Modellbau: Picco, ein Aeronaut Pinguin

Ideales Segelwetter ist bei wenig Wind, dann fährt die Picco sehr schön. Die Wende gelingt dank verändertem Kiel. Das Boot dreht tendenziell in den Wind, was beherrschabr ist und das Boot vor so mancher Böe rettet.
Das ist ein Schönwetter-Modell für die kleine Sonntagsrunde. Eine Segelverstellung ist dafür nicht notwendig. Das spart Gewicht, und ermöglicht es alle Decksöffnungen zu schliessen.

Rückblick:

Diesen Bausatz für ein vintage Modellsegelboot hatte ich mir vor Jahren mal gekauft. Nach einem Blick in die Packung hatte ich ihn verworfen: Was soll man mit so einem kleinen Modell? Aber nun, nachdem der 21kg-Schlepper Gladiator fahrbereit ist, ist mir mal nach was Kleinem, Piccolino, winzig 🙂

Der Bausatz ist auch in sofern vintage, als dass man viele Teile noch selber aus dem Brett aussägen muss. Die Bauanleitung ist entsprechend im Stil seiner Zeit verfasst. Auch die empfohlenen Klebstoffe und Lacke sind eher von damals. Die Mahagonileisten sind von guter Qualität, und die mitgelieferten Beschlagteile sehen vielversprechend aus. Da passt auch der Preis. Der Bausatz ist anspruchsvoll, obwohl das Modell laut Anleitung für die Klasse S (Schulklasse) konzipiert ist.
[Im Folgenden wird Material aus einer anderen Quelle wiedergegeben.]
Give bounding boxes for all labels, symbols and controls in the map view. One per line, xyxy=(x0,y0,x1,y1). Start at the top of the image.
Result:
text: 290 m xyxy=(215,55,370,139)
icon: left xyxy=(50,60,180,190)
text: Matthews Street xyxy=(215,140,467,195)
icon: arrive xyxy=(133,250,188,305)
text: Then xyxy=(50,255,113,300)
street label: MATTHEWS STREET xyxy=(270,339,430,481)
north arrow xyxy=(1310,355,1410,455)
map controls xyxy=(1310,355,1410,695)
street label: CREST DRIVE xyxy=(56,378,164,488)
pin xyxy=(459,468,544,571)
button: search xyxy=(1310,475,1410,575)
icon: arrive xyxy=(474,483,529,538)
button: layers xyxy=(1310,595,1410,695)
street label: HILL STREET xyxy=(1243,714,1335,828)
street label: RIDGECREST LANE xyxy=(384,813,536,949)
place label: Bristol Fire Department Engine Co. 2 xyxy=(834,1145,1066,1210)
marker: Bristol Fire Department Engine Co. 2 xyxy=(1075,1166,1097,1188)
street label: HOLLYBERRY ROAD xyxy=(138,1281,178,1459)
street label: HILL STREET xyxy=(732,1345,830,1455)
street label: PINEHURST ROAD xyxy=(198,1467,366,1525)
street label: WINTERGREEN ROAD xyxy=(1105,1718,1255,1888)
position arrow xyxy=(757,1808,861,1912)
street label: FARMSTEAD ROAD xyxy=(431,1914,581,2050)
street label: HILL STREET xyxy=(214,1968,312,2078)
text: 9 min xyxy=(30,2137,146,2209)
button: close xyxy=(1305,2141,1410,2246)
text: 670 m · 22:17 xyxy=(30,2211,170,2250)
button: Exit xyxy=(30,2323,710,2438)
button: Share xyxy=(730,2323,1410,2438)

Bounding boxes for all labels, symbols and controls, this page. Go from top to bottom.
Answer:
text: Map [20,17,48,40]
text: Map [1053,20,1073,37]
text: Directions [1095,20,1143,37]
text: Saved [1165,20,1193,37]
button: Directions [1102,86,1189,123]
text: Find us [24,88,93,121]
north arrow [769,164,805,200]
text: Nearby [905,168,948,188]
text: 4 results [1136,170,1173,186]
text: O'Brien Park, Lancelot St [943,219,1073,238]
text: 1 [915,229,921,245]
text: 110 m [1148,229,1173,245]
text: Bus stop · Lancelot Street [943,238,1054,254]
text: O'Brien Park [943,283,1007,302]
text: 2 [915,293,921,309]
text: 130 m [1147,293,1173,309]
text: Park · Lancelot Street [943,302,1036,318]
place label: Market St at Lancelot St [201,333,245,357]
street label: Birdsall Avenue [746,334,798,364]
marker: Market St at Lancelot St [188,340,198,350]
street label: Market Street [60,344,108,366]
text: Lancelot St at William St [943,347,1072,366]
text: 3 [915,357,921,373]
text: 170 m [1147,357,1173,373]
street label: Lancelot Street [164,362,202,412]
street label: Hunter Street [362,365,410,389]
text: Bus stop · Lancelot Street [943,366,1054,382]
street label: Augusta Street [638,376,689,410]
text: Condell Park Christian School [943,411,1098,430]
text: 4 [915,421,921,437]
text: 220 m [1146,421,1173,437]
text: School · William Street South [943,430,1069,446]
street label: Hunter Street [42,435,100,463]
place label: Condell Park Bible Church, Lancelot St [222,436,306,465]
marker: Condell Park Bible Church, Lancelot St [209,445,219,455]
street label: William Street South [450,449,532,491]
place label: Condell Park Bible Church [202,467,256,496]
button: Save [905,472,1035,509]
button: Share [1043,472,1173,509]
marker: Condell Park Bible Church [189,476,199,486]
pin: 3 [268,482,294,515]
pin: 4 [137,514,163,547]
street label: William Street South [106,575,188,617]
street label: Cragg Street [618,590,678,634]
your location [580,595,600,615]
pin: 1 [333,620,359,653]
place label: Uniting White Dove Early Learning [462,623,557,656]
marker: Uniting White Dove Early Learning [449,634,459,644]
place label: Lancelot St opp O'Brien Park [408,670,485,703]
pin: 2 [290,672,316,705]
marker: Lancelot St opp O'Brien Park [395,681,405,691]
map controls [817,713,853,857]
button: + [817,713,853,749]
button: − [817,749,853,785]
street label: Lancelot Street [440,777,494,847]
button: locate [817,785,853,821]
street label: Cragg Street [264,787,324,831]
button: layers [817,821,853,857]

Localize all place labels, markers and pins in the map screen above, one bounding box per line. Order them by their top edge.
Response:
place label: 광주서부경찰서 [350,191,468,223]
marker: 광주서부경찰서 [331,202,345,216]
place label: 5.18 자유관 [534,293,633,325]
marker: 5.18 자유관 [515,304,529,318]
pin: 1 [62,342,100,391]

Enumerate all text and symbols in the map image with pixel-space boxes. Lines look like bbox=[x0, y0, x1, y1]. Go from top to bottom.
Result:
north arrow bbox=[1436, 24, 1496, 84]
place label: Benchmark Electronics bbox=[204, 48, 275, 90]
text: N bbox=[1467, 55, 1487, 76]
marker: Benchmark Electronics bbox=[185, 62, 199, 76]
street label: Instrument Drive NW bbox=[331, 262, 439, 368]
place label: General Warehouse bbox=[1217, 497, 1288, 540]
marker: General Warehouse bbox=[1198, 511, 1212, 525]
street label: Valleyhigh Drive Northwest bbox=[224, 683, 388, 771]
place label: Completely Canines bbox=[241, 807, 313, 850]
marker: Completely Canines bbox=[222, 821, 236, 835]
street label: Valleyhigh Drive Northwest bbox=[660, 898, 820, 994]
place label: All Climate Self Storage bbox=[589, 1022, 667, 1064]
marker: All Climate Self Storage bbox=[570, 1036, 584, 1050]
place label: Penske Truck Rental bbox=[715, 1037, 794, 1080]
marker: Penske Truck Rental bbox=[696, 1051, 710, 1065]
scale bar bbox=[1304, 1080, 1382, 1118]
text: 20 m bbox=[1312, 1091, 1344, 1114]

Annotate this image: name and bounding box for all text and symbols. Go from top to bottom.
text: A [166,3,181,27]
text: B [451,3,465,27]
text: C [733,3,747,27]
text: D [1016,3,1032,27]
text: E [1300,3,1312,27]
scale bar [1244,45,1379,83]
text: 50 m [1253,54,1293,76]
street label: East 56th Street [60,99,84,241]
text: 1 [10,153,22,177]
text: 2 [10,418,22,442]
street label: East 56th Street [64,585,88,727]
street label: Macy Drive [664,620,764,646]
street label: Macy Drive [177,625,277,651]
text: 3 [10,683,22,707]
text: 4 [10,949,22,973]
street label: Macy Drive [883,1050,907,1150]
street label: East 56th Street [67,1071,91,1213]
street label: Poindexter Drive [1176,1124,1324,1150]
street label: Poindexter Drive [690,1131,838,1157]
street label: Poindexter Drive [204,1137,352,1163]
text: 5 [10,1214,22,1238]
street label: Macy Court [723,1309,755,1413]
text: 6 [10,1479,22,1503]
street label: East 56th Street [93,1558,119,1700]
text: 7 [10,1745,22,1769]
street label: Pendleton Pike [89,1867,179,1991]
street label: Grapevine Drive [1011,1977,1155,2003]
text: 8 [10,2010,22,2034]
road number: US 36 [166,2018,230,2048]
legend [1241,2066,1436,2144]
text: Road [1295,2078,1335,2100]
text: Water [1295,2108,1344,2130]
Für mich ist es eine gute Vorübung für vielleicht mal ein ‘richtiges’ Modell eines Schärenkreuzers zu bauen. Und um mal zu gucken, ob mir Modellsegeln liegt.

Der Einbau einer Fernsteuerung ist nicht vorgesehen, die gab es damals noch nicht. Das Modell ist als ungesteuertes Geradeausfahr-Wettbewerbsmodell ausgelegt. Um es besser steuerbar zu machen, wird die Kiel-Seitenfläche deutlich verkleinert und das Ruder verlängert. Es sollte fertig aufgetakelt bleiben können, sowohl im Wohnzimmer, beim Transport, und auf dem Wasser sowieso.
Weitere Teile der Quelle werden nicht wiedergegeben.